TASK OBJECTIVE:
One part of the entries below is wanted: the lines from the one containing "Bereits am Tag" through the one containing "Staat macht mit". Write those out exactly and nothing else.

Records from a data collection:
+--
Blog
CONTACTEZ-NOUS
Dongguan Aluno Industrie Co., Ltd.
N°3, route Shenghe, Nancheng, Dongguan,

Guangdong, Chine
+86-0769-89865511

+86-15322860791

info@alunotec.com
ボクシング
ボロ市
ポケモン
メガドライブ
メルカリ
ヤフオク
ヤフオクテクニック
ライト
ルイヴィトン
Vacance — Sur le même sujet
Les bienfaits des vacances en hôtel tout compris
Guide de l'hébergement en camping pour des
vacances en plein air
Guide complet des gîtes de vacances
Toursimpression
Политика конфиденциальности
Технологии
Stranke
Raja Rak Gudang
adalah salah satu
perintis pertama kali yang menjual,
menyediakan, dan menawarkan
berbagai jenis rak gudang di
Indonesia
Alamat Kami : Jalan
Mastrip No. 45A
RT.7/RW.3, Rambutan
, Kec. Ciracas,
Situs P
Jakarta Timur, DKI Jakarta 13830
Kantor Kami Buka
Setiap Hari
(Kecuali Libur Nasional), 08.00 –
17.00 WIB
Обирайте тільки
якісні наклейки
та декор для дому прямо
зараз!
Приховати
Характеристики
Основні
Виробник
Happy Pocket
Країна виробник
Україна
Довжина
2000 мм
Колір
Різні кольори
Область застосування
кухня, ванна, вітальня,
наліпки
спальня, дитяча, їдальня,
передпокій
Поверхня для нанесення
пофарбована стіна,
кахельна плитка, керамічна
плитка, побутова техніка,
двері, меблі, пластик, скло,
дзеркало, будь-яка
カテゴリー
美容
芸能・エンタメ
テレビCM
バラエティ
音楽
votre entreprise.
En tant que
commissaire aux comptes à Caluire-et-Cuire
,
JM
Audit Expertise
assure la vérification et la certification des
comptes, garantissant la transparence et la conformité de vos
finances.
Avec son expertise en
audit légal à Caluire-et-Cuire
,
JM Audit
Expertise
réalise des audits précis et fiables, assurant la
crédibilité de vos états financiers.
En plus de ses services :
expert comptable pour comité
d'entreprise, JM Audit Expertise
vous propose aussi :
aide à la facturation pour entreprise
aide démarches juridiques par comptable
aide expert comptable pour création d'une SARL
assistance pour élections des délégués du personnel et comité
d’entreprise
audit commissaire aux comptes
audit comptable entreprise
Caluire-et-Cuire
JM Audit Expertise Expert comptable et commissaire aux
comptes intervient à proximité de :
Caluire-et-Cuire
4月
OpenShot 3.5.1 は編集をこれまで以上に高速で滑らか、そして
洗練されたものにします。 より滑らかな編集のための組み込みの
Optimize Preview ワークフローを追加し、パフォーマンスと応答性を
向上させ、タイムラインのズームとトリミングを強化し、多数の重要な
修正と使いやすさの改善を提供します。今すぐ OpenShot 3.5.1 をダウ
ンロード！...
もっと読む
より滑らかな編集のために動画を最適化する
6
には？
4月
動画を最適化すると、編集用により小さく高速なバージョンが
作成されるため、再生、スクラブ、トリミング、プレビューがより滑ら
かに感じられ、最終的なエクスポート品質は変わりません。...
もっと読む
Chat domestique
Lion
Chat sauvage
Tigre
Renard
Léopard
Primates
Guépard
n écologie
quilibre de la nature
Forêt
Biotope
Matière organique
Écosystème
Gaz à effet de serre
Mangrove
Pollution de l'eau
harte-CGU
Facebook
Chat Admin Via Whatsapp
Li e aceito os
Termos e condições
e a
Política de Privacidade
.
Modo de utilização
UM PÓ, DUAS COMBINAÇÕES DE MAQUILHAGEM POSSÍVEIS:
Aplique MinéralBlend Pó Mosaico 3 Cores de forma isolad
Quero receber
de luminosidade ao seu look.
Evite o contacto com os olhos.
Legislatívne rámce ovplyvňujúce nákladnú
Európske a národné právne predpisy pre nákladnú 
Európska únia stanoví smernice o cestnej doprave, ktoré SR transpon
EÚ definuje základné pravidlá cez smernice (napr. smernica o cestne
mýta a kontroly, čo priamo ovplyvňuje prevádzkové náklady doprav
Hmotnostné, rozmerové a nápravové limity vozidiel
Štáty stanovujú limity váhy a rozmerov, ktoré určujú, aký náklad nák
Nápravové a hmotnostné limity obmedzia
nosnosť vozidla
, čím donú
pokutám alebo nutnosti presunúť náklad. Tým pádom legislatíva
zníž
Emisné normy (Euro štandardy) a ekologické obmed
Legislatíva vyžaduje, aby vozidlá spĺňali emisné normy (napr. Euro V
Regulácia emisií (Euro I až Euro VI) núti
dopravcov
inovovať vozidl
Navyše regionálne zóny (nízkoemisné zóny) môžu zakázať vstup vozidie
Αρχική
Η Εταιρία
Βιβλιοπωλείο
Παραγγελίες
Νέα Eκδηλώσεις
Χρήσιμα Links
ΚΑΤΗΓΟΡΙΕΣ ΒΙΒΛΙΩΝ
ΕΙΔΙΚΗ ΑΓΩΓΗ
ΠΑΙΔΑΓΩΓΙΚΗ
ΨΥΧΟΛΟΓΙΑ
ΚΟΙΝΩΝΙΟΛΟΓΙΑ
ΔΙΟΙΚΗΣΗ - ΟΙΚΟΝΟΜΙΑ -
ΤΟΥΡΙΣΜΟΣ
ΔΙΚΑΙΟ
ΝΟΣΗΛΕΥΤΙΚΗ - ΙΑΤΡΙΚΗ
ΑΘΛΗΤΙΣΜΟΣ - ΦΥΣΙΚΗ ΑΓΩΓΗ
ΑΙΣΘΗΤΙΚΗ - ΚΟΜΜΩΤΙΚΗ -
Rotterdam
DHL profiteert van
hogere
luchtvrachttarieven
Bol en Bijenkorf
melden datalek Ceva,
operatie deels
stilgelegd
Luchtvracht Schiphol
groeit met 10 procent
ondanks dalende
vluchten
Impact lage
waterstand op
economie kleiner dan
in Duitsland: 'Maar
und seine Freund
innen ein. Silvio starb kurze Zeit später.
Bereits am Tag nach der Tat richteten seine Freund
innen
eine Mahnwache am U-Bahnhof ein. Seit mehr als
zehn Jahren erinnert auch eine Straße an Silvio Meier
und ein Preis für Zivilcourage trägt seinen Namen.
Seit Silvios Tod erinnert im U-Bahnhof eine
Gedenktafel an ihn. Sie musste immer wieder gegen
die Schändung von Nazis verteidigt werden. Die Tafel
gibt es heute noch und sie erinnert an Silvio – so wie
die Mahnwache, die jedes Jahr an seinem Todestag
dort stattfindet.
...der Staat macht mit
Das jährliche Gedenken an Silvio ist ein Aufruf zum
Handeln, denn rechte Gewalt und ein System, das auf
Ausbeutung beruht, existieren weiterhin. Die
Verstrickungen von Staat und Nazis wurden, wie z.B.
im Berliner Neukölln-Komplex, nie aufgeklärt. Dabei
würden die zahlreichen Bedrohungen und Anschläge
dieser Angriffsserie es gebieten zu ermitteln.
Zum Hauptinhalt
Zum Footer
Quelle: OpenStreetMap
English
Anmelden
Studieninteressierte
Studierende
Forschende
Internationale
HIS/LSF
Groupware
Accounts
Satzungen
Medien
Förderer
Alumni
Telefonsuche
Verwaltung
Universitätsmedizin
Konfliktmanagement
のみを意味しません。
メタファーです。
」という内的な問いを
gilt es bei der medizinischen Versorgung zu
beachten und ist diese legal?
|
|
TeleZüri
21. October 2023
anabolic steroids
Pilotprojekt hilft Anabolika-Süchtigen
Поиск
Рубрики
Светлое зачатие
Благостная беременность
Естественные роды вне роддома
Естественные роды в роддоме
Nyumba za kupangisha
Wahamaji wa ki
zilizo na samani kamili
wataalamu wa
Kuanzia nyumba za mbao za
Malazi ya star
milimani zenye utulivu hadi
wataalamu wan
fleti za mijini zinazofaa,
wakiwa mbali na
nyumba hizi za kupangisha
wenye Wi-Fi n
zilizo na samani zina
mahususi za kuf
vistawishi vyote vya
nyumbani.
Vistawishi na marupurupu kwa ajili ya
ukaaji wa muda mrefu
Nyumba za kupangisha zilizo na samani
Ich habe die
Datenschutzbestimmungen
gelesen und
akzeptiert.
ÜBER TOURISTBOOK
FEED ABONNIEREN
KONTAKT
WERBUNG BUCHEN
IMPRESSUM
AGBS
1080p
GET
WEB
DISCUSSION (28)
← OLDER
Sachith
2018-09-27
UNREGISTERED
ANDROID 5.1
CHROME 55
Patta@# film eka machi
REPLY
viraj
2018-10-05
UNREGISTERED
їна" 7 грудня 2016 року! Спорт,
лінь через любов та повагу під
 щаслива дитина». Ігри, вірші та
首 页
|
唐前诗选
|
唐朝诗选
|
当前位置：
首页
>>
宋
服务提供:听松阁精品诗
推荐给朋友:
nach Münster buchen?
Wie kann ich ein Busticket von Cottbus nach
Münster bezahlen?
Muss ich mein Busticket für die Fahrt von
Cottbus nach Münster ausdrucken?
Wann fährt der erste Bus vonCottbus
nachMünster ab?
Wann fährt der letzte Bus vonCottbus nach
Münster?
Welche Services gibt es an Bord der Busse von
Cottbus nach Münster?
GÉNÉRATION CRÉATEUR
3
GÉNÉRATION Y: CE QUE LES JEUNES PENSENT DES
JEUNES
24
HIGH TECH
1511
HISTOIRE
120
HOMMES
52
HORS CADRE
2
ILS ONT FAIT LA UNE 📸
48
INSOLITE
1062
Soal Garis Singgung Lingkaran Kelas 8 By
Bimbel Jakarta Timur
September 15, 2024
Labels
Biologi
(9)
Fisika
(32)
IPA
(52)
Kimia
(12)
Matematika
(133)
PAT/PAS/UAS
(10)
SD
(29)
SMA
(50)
+--
EXERCISE RESULT:
Bereits am Tag nach der Tat richteten seine Freund
innen
eine Mahnwache am U-Bahnhof ein. Seit mehr als
zehn Jahren erinnert auch eine Straße an Silvio Meier
und ein Preis für Zivilcourage trägt seinen Namen.
Seit Silvios Tod erinnert im U-Bahnhof eine
Gedenktafel an ihn. Sie musste immer wieder gegen
die Schändung von Nazis verteidigt werden. Die Tafel
gibt es heute noch und sie erinnert an Silvio – so wie
die Mahnwache, die jedes Jahr an seinem Todestag
dort stattfindet.
...der Staat macht mit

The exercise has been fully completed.